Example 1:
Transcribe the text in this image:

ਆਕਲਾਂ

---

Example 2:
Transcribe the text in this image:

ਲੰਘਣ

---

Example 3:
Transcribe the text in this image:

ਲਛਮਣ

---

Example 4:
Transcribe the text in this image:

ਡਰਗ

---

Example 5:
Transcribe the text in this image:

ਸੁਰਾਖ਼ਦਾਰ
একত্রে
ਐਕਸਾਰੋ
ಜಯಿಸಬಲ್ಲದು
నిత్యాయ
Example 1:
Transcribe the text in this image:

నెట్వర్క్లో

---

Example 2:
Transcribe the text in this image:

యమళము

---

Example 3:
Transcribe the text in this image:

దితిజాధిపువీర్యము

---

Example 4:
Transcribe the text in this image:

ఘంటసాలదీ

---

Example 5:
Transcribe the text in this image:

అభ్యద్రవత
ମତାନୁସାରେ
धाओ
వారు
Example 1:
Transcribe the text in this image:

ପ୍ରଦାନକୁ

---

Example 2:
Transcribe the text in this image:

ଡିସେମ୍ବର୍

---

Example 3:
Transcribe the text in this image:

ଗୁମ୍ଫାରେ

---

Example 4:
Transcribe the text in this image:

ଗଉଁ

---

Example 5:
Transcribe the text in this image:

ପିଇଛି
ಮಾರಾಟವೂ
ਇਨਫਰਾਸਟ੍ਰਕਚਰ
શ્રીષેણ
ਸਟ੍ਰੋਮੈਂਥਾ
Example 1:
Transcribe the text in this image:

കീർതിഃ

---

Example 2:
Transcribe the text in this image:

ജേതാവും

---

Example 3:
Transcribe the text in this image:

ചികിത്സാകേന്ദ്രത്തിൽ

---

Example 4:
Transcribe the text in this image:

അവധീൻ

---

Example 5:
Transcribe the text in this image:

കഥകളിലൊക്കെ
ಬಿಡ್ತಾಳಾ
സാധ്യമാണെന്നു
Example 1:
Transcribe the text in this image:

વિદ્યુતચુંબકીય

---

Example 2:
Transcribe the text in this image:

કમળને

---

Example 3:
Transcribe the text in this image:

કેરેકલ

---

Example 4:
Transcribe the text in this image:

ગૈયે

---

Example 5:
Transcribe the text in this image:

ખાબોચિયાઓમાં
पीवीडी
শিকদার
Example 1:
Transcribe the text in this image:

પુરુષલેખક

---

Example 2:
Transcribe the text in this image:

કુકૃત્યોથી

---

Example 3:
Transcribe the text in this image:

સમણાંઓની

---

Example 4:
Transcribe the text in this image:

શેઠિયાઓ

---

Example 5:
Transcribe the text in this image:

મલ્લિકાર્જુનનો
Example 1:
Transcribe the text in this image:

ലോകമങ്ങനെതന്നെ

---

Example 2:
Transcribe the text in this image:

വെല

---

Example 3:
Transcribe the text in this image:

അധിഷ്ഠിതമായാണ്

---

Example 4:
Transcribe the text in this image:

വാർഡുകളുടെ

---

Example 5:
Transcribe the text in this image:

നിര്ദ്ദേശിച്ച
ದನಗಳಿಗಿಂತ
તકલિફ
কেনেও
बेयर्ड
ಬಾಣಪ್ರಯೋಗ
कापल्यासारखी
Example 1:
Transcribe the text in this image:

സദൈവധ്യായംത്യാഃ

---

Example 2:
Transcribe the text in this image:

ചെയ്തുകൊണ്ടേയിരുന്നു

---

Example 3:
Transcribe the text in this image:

# # # #

= The task =
With nothing left out, copy every record exactly.

= Result of the exercise =
Example 1:
Transcribe the text in this image:

ਆਕਲਾਂ

---

Example 2:
Transcribe the text in this image:

ਲੰਘਣ

---

Example 3:
Transcribe the text in this image:

ਲਛਮਣ

---

Example 4:
Transcribe the text in this image:

ਡਰਗ

---

Example 5:
Transcribe the text in this image:

ਸੁਰਾਖ਼ਦਾਰ
একত্রে
ਐਕਸਾਰੋ
ಜಯಿಸಬಲ್ಲದು
నిత్యాయ
Example 1:
Transcribe the text in this image:

నెట్వర్క్లో

---

Example 2:
Transcribe the text in this image:

యమళము

---

Example 3:
Transcribe the text in this image:

దితిజాధిపువీర్యము

---

Example 4:
Transcribe the text in this image:

ఘంటసాలదీ

---

Example 5:
Transcribe the text in this image:

అభ్యద్రవత
ମତାନୁସାରେ
धाओ
వారు
Example 1:
Transcribe the text in this image:

ପ୍ରଦାନକୁ

---

Example 2:
Transcribe the text in this image:

ଡିସେମ୍ବର୍

---

Example 3:
Transcribe the text in this image:

ଗୁମ୍ଫାରେ

---

Example 4:
Transcribe the text in this image:

ଗଉଁ

---

Example 5:
Transcribe the text in this image:

ପିଇଛି
ಮಾರಾಟವೂ
ਇਨਫਰਾਸਟ੍ਰਕਚਰ
શ્રીષેણ
ਸਟ੍ਰੋਮੈਂਥਾ
Example 1:
Transcribe the text in this image:

കീർതിഃ

---

Example 2:
Transcribe the text in this image:

ജേതാവും

---

Example 3:
Transcribe the text in this image:

ചികിത്സാകേന്ദ്രത്തിൽ

---

Example 4:
Transcribe the text in this image:

അവധീൻ

---

Example 5:
Transcribe the text in this image:

കഥകളിലൊക്കെ
ಬಿಡ್ತಾಳಾ
സാധ്യമാണെന്നു
Example 1:
Transcribe the text in this image:

વિદ્યુતચુંબકીય

---

Example 2:
Transcribe the text in this image:

કમળને

---

Example 3:
Transcribe the text in this image:

કેરેકલ

---

Example 4:
Transcribe the text in this image:

ગૈયે

---

Example 5:
Transcribe the text in this image:

ખાબોચિયાઓમાં
पीवीडी
শিকদার
Example 1:
Transcribe the text in this image:

પુરુષલેખક

---

Example 2:
Transcribe the text in this image:

કુકૃત્યોથી

---

Example 3:
Transcribe the text in this image:

સમણાંઓની

---

Example 4:
Transcribe the text in this image:

શેઠિયાઓ

---

Example 5:
Transcribe the text in this image:

મલ્લિકાર્જુનનો
Example 1:
Transcribe the text in this image:

ലോകമങ്ങനെതന്നെ

---

Example 2:
Transcribe the text in this image:

വെല

---

Example 3:
Transcribe the text in this image:

അധിഷ്ഠിതമായാണ്

---

Example 4:
Transcribe the text in this image:

വാർഡുകളുടെ

---

Example 5:
Transcribe the text in this image:

നിര്ദ്ദേശിച്ച
ದನಗಳಿಗಿಂತ
તકલિફ
কেনেও
बेयर्ड
ಬಾಣಪ್ರಯೋಗ
कापल्यासारखी
Example 1:
Transcribe the text in this image:

സദൈവധ്യായംത്യാഃ

---

Example 2:
Transcribe the text in this image:

ചെയ്തുകൊണ്ടേയിരുന്നു

---

Example 3:
Transcribe the text in this image:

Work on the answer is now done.